Psychiatric News April 1, 2005
Volume 40 Number 7
© 2005 American Psychiatric Association
p. 24
Misreading Facial Expressions May Point to Violence Risk
Joan Arehart-Treichel
Patients with schizophrenia who have committed violent acts do not
evaluate the intensity of facial expressions compared with nonviolent patients
with schizophrenia and healthy individuals.
Why do a few individuals with schizophrenia commit violent acts? The
reasons are not clear, although certain risk factors, such as head injury and
substance abuse, have been identified.
Now another possible explanation for such violence may have emerged from a
study conducted by Israeli scientists and published in the March Journal
of Clinical Psychiatry. Schizophrenia patients who commit violent acts
appear to have difficulty in correctly evaluating the intensity of facial
expressions.
Such an impairment may prompt them, during a conflict, to misinterpret
other people's intentions and thus react aggressively rather than seek a
peaceful solution.
Henry Silver, M.D., deputy director of the Sha'ar Menashe Mental Health
Center in Hadera, Israel, and colleagues gave a battery of neurophysiological
tests to 35 subjects with schizophrenia who had engaged in violence, 35
subjects with schizophrenia who had not, and 46 control subjects without a
mental illness.
The tests evaluated executive function, attention, visual orientation,
working memory, memory for faces and objects, motor function, ability to
identify individual facial expressions, and ability to interpret the intensity
of facial expressions correctly. (Previous research has indicated that
identification of individual facial expressions and evaluation of
facial-expression intensity are separate skills.)

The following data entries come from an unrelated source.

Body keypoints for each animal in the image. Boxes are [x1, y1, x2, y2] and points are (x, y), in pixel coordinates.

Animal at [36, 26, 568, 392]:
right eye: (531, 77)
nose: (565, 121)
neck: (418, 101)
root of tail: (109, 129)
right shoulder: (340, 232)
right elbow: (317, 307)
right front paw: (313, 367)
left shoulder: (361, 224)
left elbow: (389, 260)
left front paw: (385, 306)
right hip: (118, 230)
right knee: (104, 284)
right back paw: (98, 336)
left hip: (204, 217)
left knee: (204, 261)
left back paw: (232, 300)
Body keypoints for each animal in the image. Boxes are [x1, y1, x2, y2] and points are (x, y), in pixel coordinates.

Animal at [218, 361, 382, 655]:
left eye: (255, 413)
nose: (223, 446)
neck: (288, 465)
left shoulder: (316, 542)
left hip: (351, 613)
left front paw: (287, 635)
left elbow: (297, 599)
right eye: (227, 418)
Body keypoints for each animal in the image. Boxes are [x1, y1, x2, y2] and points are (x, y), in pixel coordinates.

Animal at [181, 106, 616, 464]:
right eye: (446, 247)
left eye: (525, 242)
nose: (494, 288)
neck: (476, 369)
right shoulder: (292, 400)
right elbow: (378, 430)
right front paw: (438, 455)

Both groups of subjects with schizophrenia performed significantly worse
than the control subjects did on all of the cognitive tests given. However, no
significant differences were found between the violent schizophrenia group and
the nonviolent schizophrenia group.
Both groups of schizophrenia subjects performed significantly worse than
the controls on the test to identify individual facial expressions. Yet the
violent schizophrenia group performed significantly better on this test than
did the nonviolent schizophrenia group.
Regarding evaluation of facial-expression intensity, the nonviolent
schizophrenia group performed as well as the healthy control group, while the
violent schizophrenia group performed significantly worse than both.
Thus, it appears that violent schizophrenia patients may be better at
identifying individual facial expressions than nonviolent schizophrenia
patients are, yet worse than the latter at assessing facial-expression
intensity.
And while Silver and his colleagues are not sure whether an inability to
evaluate facial-expression intensity plays a role in violence by people with
schizophrenia, they suspect that it might.
For example, if a violence-prone schizophrenia patient was in conflict with
someone, he or she might be aroused by that person's expression of anger, yet
incorrectly believe that the individual is more outraged than is really the
case. As a result, he or she might react with aggression rather than seek a
peaceful solution to the conflict.
Whether inability to assess facial-expression intensity correctly plays a
role in schizophrenia violence, Silver believes that his group's study results
have practical implications for schizophrenia patients and their families.
"Family sessions focusing on emotional communication may be
useful," he said in an interview. "One direction may be to teach
family members to provide clear and multiple clues in their emotional
communications with the ill relative."
The types of facial expressions that Silver and his team used in their
study were happy, sad, and neutral ones. They are currently assessing the
ability of violent schizophrenia subjects and nonviolent schizophrenia
subjects to identify and evaluate some other kinds of facial expressions, such
as anger and fear.
The study was funded by the Israeli Ministry of Immigrant Absorption.
The study, "Schizophrenia Patients With a History of Severe
Violence Differ From Nonviolent Schizophrenia Patients in Perception of
Emotions but Not Cognitive Function," is posted online at
<www.psychiatrist.com/privatepdf/2005/v66n03/v66n0305.pdf>.